Whether your home is pre-owned or a new build, there’s always a possibility that something could happen to its structure. If you don’t catch structural damage early, it can have serious consequences for your home and anyone in it, so you should learn how to recognise the signs before it’s too late.
The core structure of your home includes the foundation, load-bearing walls, and roof. Any damage that compromises the integrity of these elements could lead to walls and ceilings collapsing. The extent of the damage may not be obvious right away, but there are still things you can look out for.
What causes structural damage?
Structural damage is usually a result of failures at the very start. For example, if the architect missed a flaw in the structural support of their design, or there were no inspections on the load-bearing capability of the foundation soil, the building would be destined for failure from the very beginning.
A common cause of structural damage is simply poor workmanship. If the builders use the wrong materials, follow the wrong procedures, or fail to complete construction elements properly, then structural problems are likely to occur sooner or later. This is why you should have a structural warranty in place to protect yourself against the financial burden of repairing your building.

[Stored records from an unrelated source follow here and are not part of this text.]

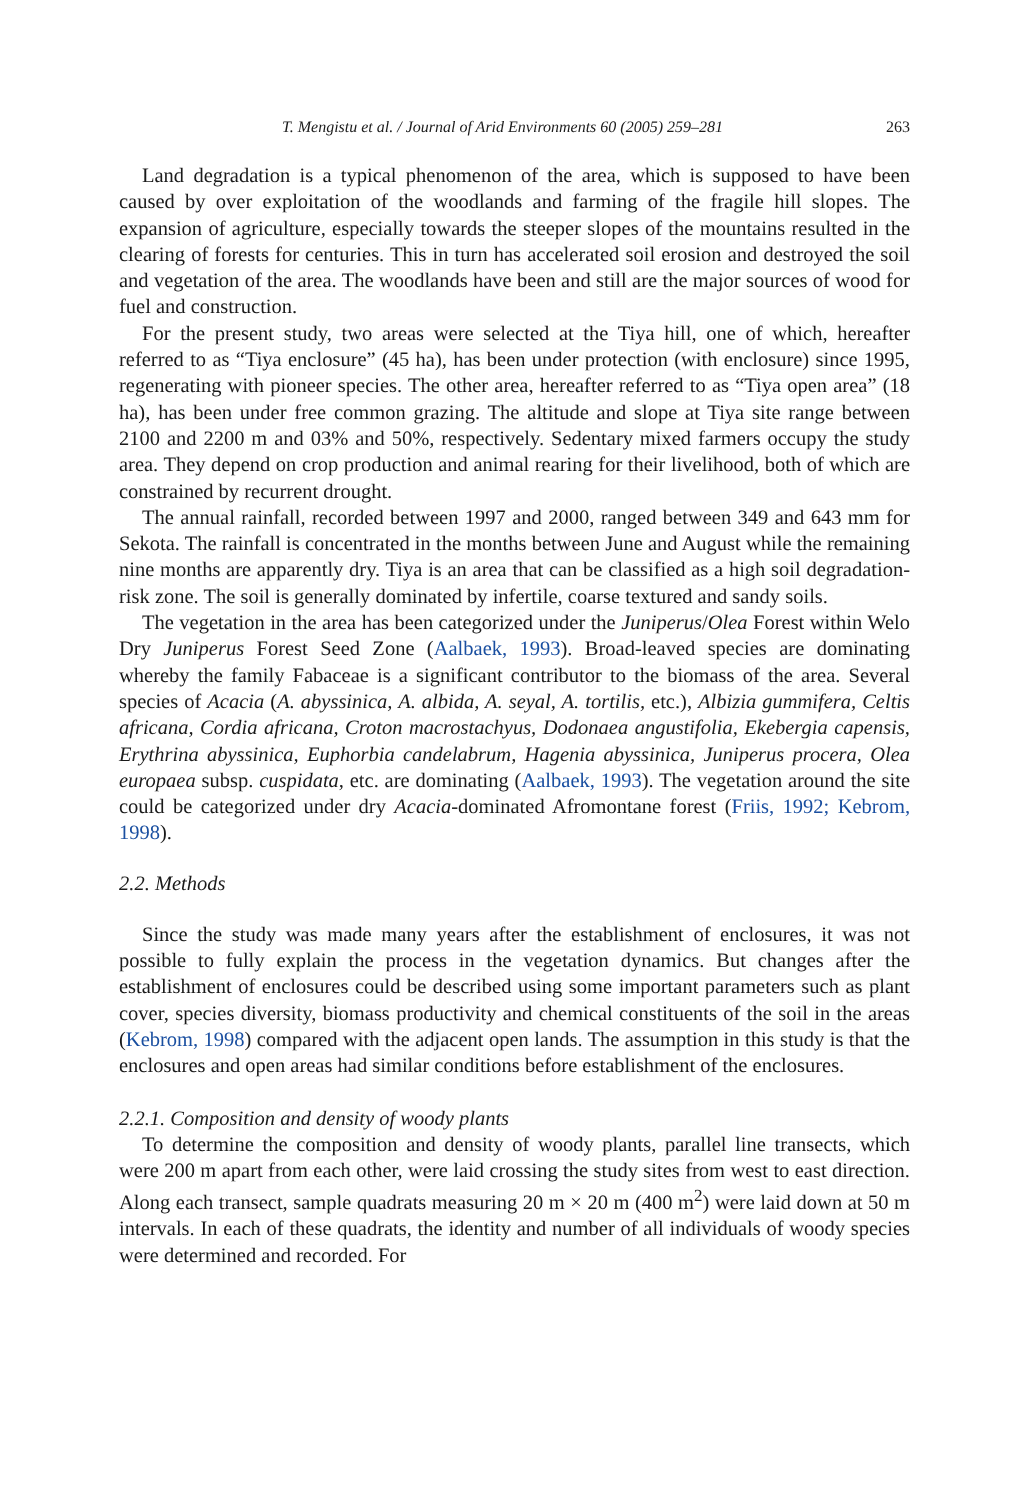T. Mengistu et al. / Journal of Arid Environments 60 (2005) 259–281 263
Land degradation is a typical phenomenon of the area, which is supposed to have been caused by over exploitation of the woodlands and farming of the fragile hill slopes. The expansion of agriculture, especially towards the steeper slopes of the mountains resulted in the clearing of forests for centuries. This in turn has accelerated soil erosion and destroyed the soil and vegetation of the area. The woodlands have been and still are the major sources of wood for fuel and construction.
For the present study, two areas were selected at the Tiya hill, one of which, hereafter referred to as “Tiya enclosure” (45 ha), has been under protection (with enclosure) since 1995, regenerating with pioneer species. The other area, hereafter referred to as “Tiya open area” (18 ha), has been under free common grazing. The altitude and slope at Tiya site range between 2100 and 2200 m and 03% and 50%, respectively. Sedentary mixed farmers occupy the study area. They depend on crop production and animal rearing for their livelihood, both of which are constrained by recurrent drought.
The annual rainfall, recorded between 1997 and 2000, ranged between 349 and 643 mm for Sekota. The rainfall is concentrated in the months between June and August while the remaining nine months are apparently dry. Tiya is an area that can be classified as a high soil degradation-risk zone. The soil is generally dominated by infertile, coarse textured and sandy soils.
The vegetation in the area has been categorized under the Juniperus/Olea Forest within Welo Dry Juniperus Forest Seed Zone (Aalbaek, 1993). Broad-leaved species are dominating whereby the family Fabaceae is a significant contributor to the biomass of the area. Several species of Acacia (A. abyssinica, A. albida, A. seyal, A. tortilis, etc.), Albizia gummifera, Celtis africana, Cordia africana, Croton macrostachyus, Dodonaea angustifolia, Ekebergia capensis, Erythrina abyssinica, Euphorbia candelabrum, Hagenia abyssinica, Juniperus procera, Olea europaea subsp. cuspidata, etc. are dominating (Aalbaek, 1993). The vegetation around the site could be categorized under dry Acacia-dominated Afromontane forest (Friis, 1992; Kebrom, 1998).
2.2. Methods
Since the study was made many years after the establishment of enclosures, it was not possible to fully explain the process in the vegetation dynamics. But changes after the establishment of enclosures could be described using some important parameters such as plant cover, species diversity, biomass productivity and chemical constituents of the soil in the areas (Kebrom, 1998) compared with the adjacent open lands. The assumption in this study is that the enclosures and open areas had similar conditions before establishment of the enclosures.
2.2.1. Composition and density of woody plants
To determine the composition and density of woody plants, parallel line transects, which were 200 m apart from each other, were laid crossing the study sites from west to east direction. Along each transect, sample quadrats measuring 20 m × 20 m (400 m<sup>2</sup>) were laid down at 50 m intervals. In each of these quadrats, the identity and number of all individuals of woody species were determined and recorded. For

Exterior signs of structural damage
Some structural defects start on the outside, so you should give the exterior of your building a quick visual inspection at least once a month. Keep an eye out for the following signs of structural failure:
- Cracks in masonry (bricks, stonework, concrete) from the foundations settling unevenly
- Migrating front porch/steps due to soil pulling away from the main foundations
- Gaps around window/door frames from walls warping, typically on one side
- Cracked or leaning chimney from the structure shifting and putting pressure on the bricks
- Sagging roofs from deteriorating beams (usually rot from water ingress or termites)
- Sloping floors due to improper installation of subfloors or foundations
The greater the movement or the size of the cracks or gaps, the more severe the problem is. Hairline cracks tend to be normal and harmless, but large horizontal cracks or vertical ‘stair step’ patterns can be a sign of moisture erosion, weakening the structural element until it eventually crumbles.
Interior signs of structural damage
You’re more likely to notice internal signs of damage, because you’ll constantly see the interior walls, ceilings, and floors in your daily life. Be on the lookout for these signs of structural damage:
- Bowed walls that curve or bulge inward due to a lack of load-bearing reinforcement
- Gaps between walls and floors from warping walls and sagging floor joists
- Cracks in the walls from abnormal settling movement – if the cracks are around window or door frames, this could be a sign that the building is sinking
- Uneven floors or cabinets swinging open due to tilting on a shifting foundation
- Doors and windows sticking instead of opening properly due to the floor and/or ceiling settling lower than it should
- Nails popping out of walls causing cracks and holes in the plaster/drywall
It’s not enough to just fill in or paint over cracks and gaps – this doesn’t address the underlying structural problem, which will only get worse as time goes on. Whether the damage is caused by a failing foundation or moisture inside the walls or roof, you need to find and fix the source itself.
What to do about structural damage to your home
It can take a long time for a building to settle, and a bit of movement is normal. However, you can never know for sure where the structure is in the process of settling. If cracks and other signs like the ones above keep appearing, it’s not worth the risk of ignoring them and letting them get worse.
Don’t put yourself and your loved ones in danger – be safe and book an in-depth structural inspection as soon as possible. An expert should be able to diagnose the structural defect and its cause, as well as working out the best way to rectify it. You can then organise the repair work.
The earlier you catch the problem, the less you should have to spend on fixing it – especially if your structural warranty covers the repair costs. If you’re in the market for a new home, whether it’s a new development or an older building, be sure to check its insurance policies before you buy it.